R.I.P silent 2005-2008


----------



## Forensic

I'm so sorry... how old was she?


----------



## rrats

about 3


----------



## Forensic

Oh... at least she had a decently long life, poor thing.


----------



## Screechy

So sorry to hear about your loss...it's never easy, I would know. She was a beautiful ratty, may she rest in peace.


----------



## geebus

THats no good


----------



## kenRakuu

Oh Love I'm so sorry, I know that you really loved her. 
I hope your heart heals quickly.


----------



## phaidraft

Cry it all out dear, it helps a bit...

Life is better at the bridge. I am so sorry for your loss.


----------



## Witewolf

Sorry to hear!!! I know its a hard thing to deal with. I took a rat from a coworker that could no longer keep him(AJ), and he past about 3 months ago. I had him for a little over a year. I looked to him when I was alone, or just needed to take my mind off things. I kinda understand how you must feel. Remember the joy, and good times she gave you.  Thats what I try to focus on. Hope it helps.


----------



## 2boysloose

I have to say this: I am shocked. I always looked forward to seeing her pictures, because she is just naturally gorgeous!

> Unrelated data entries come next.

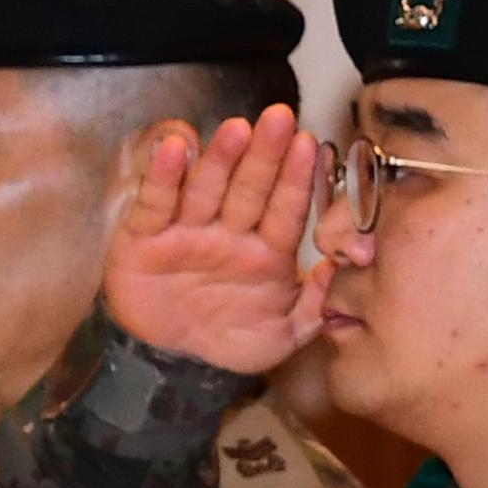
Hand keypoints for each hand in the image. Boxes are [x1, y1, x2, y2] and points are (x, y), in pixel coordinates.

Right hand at [103, 105, 330, 372]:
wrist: (172, 368)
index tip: (309, 144)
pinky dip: (163, 176)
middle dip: (265, 154)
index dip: (296, 177)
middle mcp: (229, 232)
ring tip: (236, 129)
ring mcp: (187, 231)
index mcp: (266, 250)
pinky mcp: (145, 236)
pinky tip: (175, 147)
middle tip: (280, 119)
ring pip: (206, 187)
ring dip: (220, 158)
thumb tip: (342, 269)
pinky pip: (155, 203)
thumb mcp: (283, 335)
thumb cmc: (231, 343)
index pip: (285, 208)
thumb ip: (315, 305)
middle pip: (249, 187)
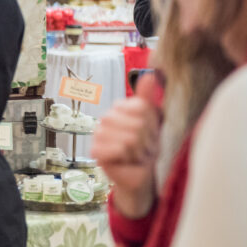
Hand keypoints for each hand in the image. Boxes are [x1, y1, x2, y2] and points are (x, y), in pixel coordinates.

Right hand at [90, 74, 160, 218]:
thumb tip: (148, 74)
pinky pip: (119, 150)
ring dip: (138, 152)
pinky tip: (124, 161)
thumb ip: (148, 98)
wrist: (138, 171)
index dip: (151, 125)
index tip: (149, 133)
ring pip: (129, 139)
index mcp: (118, 108)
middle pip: (137, 125)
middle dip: (146, 141)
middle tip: (142, 147)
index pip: (142, 109)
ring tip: (135, 155)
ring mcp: (98, 134)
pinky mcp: (95, 151)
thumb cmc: (145, 145)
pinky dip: (127, 159)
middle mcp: (106, 118)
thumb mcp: (152, 120)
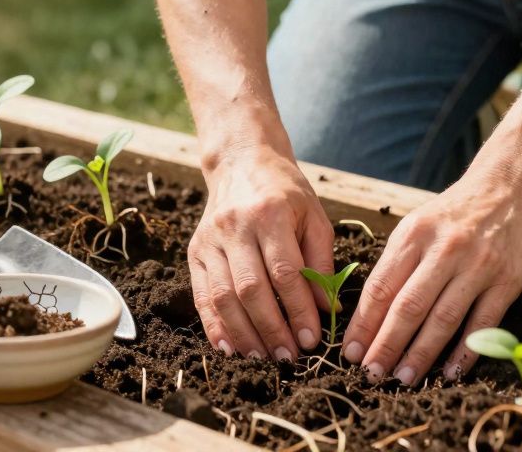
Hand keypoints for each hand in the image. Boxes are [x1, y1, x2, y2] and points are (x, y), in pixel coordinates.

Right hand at [189, 147, 334, 359]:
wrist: (240, 163)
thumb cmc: (284, 192)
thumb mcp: (313, 216)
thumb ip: (321, 261)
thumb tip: (327, 308)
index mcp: (269, 214)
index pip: (284, 272)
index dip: (298, 309)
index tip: (312, 338)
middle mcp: (235, 227)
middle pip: (250, 288)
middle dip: (271, 329)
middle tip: (289, 357)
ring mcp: (209, 240)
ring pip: (223, 296)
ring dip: (243, 334)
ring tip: (263, 358)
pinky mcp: (194, 252)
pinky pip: (201, 296)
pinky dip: (214, 326)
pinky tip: (229, 348)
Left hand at [340, 173, 521, 384]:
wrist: (510, 188)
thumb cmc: (454, 213)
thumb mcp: (416, 226)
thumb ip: (395, 264)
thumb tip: (369, 315)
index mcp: (414, 235)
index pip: (382, 287)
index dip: (364, 323)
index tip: (351, 351)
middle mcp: (445, 250)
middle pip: (409, 306)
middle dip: (386, 345)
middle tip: (371, 373)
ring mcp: (478, 266)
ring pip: (443, 318)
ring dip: (421, 354)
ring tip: (403, 378)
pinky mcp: (507, 281)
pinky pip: (483, 323)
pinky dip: (466, 351)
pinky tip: (450, 372)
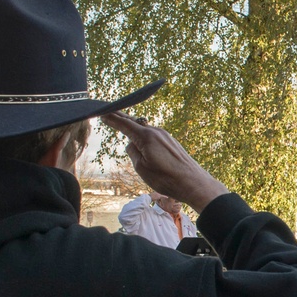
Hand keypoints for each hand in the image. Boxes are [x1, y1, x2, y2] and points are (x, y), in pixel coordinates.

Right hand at [101, 112, 227, 212]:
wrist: (193, 183)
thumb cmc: (166, 178)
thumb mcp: (142, 168)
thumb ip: (133, 152)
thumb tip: (132, 143)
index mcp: (146, 136)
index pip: (124, 124)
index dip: (112, 118)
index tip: (102, 113)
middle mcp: (156, 132)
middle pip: (134, 122)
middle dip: (121, 119)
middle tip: (109, 113)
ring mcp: (165, 136)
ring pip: (144, 131)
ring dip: (134, 130)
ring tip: (124, 126)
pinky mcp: (171, 142)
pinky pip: (153, 136)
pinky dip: (144, 137)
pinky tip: (141, 142)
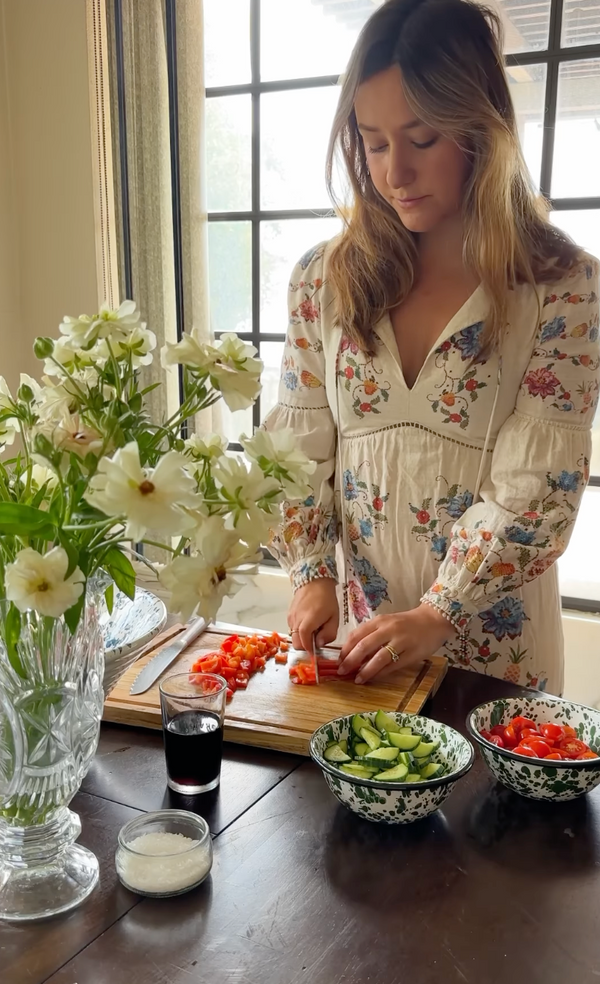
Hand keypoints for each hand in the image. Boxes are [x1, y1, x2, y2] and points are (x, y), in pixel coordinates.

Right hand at [287, 578, 338, 655]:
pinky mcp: (289, 615)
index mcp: (308, 621)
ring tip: (314, 629)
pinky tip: (308, 623)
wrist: (314, 582)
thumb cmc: (327, 599)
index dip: (309, 650)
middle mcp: (296, 620)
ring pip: (294, 636)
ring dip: (302, 638)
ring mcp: (291, 617)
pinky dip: (299, 631)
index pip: (304, 642)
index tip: (316, 652)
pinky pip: (292, 628)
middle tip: (316, 640)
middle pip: (296, 643)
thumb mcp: (334, 617)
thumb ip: (329, 633)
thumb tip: (320, 644)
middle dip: (305, 646)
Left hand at [338, 604, 455, 684]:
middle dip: (350, 661)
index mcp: (380, 621)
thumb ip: (372, 635)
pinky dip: (381, 674)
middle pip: (364, 646)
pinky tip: (373, 679)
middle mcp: (389, 630)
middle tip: (342, 672)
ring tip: (357, 679)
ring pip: (378, 658)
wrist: (433, 620)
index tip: (338, 661)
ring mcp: (401, 642)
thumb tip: (352, 653)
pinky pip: (393, 666)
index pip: (356, 635)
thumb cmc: (407, 623)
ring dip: (365, 671)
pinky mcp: (412, 654)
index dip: (345, 649)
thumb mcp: (387, 623)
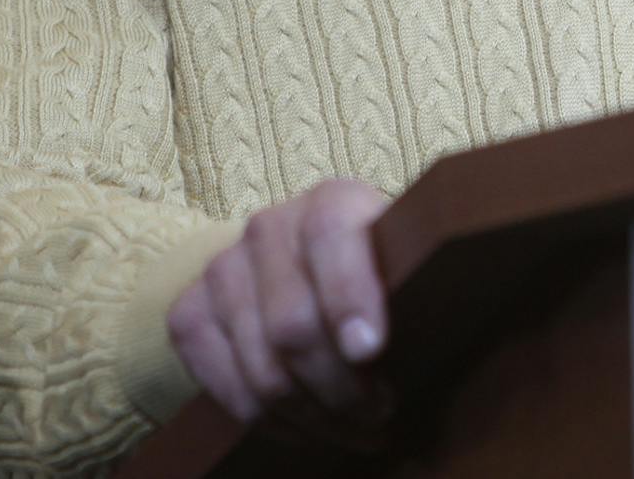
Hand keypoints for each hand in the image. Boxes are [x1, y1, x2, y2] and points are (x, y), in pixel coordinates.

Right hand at [166, 178, 391, 433]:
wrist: (308, 267)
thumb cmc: (378, 272)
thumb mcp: (406, 261)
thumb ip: (416, 279)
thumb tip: (443, 317)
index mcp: (331, 202)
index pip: (331, 239)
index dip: (347, 297)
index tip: (369, 350)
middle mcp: (270, 227)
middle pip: (292, 325)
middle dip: (341, 387)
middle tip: (379, 417)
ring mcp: (223, 268)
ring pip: (259, 367)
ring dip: (310, 417)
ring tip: (352, 432)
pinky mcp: (189, 312)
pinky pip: (220, 385)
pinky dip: (267, 421)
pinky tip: (305, 429)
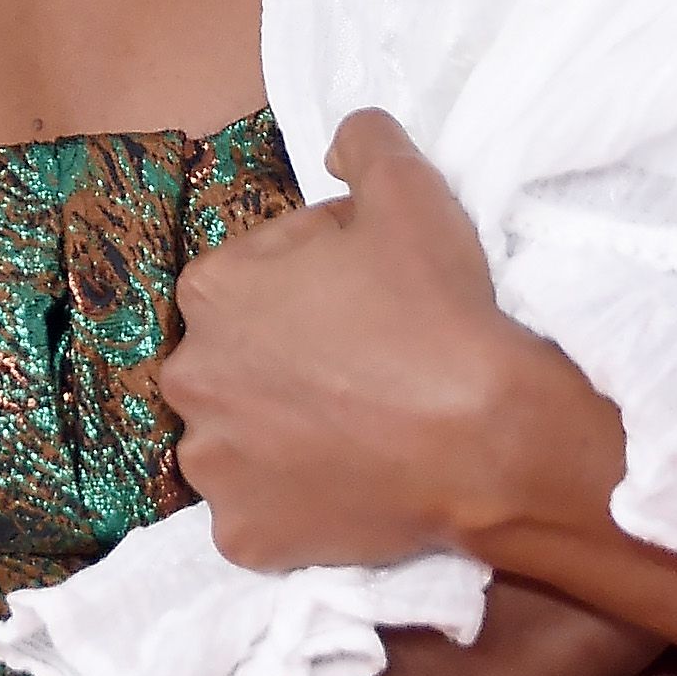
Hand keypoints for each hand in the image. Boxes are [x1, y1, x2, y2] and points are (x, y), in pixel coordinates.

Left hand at [161, 109, 601, 568]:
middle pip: (241, 359)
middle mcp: (189, 379)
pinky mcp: (244, 538)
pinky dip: (294, 505)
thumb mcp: (411, 193)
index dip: (318, 279)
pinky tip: (346, 487)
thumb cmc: (438, 313)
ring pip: (242, 439)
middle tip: (366, 367)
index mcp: (211, 292)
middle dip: (288, 358)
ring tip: (357, 430)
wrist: (487, 440)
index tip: (372, 297)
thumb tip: (344, 137)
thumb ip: (365, 145)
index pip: (257, 273)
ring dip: (282, 433)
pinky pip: (261, 515)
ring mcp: (212, 468)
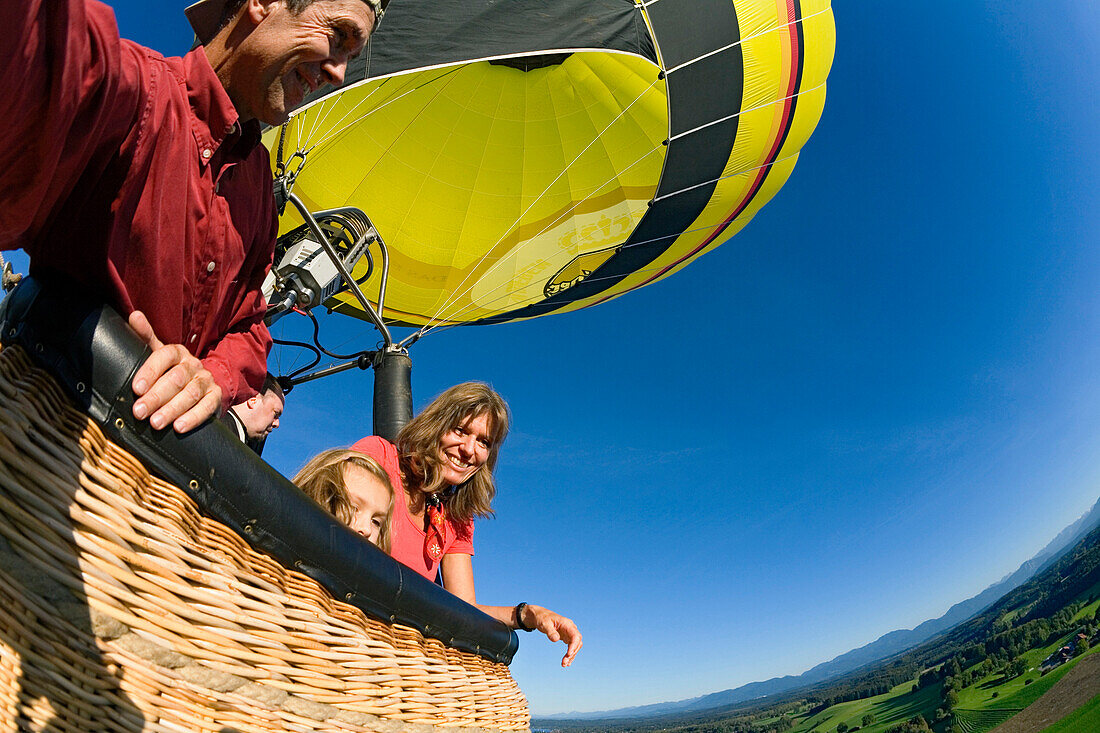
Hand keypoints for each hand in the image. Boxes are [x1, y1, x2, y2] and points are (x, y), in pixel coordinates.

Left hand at [128, 311, 221, 433]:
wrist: (200, 385)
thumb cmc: (170, 371)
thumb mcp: (157, 355)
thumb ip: (144, 337)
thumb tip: (134, 315)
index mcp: (177, 352)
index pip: (164, 356)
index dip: (150, 371)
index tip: (136, 388)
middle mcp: (193, 364)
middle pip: (176, 379)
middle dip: (157, 396)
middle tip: (140, 412)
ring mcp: (206, 380)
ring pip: (190, 394)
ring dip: (172, 409)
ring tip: (156, 423)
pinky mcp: (216, 396)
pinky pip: (207, 407)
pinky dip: (193, 418)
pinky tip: (179, 427)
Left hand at [522, 604, 582, 666]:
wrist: (539, 616)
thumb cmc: (542, 618)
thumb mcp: (544, 624)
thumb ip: (550, 631)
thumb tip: (556, 639)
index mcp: (567, 624)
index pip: (575, 636)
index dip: (574, 646)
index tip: (568, 654)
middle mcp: (570, 628)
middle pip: (577, 642)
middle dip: (572, 653)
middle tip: (564, 662)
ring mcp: (569, 633)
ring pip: (575, 646)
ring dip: (571, 656)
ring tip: (564, 665)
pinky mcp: (566, 637)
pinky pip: (571, 647)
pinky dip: (569, 655)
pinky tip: (566, 662)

I am so sorry for your sudden loss. 
*Sending many hugs!*


----------



## rrats

thank you *tear*


----------



## Susinko

I am so so sorry for your loss. I always loved seeing new pics posted of Silent as she was such a sweet heart. When friends leave us, they always take a piece of our hearts with them.


----------



## collisiontheory89

She was gorgeous, some of those photos made me giggle. I'm sorry about your loss, it must be really hard (especially with you being sick and all). I hope you start to feel better eventually...<3


----------



## Randi

I saw this post... and I was in shock. I hope you know how much I loved seeing Silent. I am truly heartbroken for your loss.

Silent is playing now at the bridge, and I can assure you that she can see perfectly clearly now.

I know how much she was loved.


----------



## rrats

thank you everyone and i am feeling better now that my temp has gone down


----------



## bmwing01

i'm so sorry for your loss, lets just hope she's feeling better now..


----------



## rrats

i really wish i could have done somthing though for her cause every time i think about it all i know is that she died alone and not me there with her holding her paw telling her everything was going to be ok and i was always gonne be with her but i wasnt


----------



## Forensic

Pets forgive us for everything, hun. And when you go, she'll be waiting and ready to play some more.


----------



## twitch

some will time it so that you aren't around for it. they seem to hang on and hang on and finally when you aren't there they just let go. when i die i don't want one of my loved ones holding my hand. knowing the pain that i was about to put them in and seeing it in their faces would make it all the more hard for me to let go. i wouldn't want to see that in my loved one personally and perhaps she had the same thought if she even knew what was happening. 

you not being there at the end may have been her plan or she may have been just as surprised as you were. even if this wasn't the case forensic is right, they forgive us everything. they know how much we love them and they love us back unconditionally. she is in another place now and waiting for you. she still loves you and i'm sure she doesn't want you to feel guilty for her passing.


----------



## rrats

i guess it's really been hard for me to sleep though cause her cage was always in my room and she always scuffled around and played with her eggs and now its just too quiet each day i feel better and better


----------



## Skitza

oh no! not silent!  you must be ver sad.  i'm very sorry for your loss.


----------



## rrats

thank you


----------



## ratluver

jordan i remember you at the vet with me you where sopping and squeazing my hand she loved you, and you loved her


----------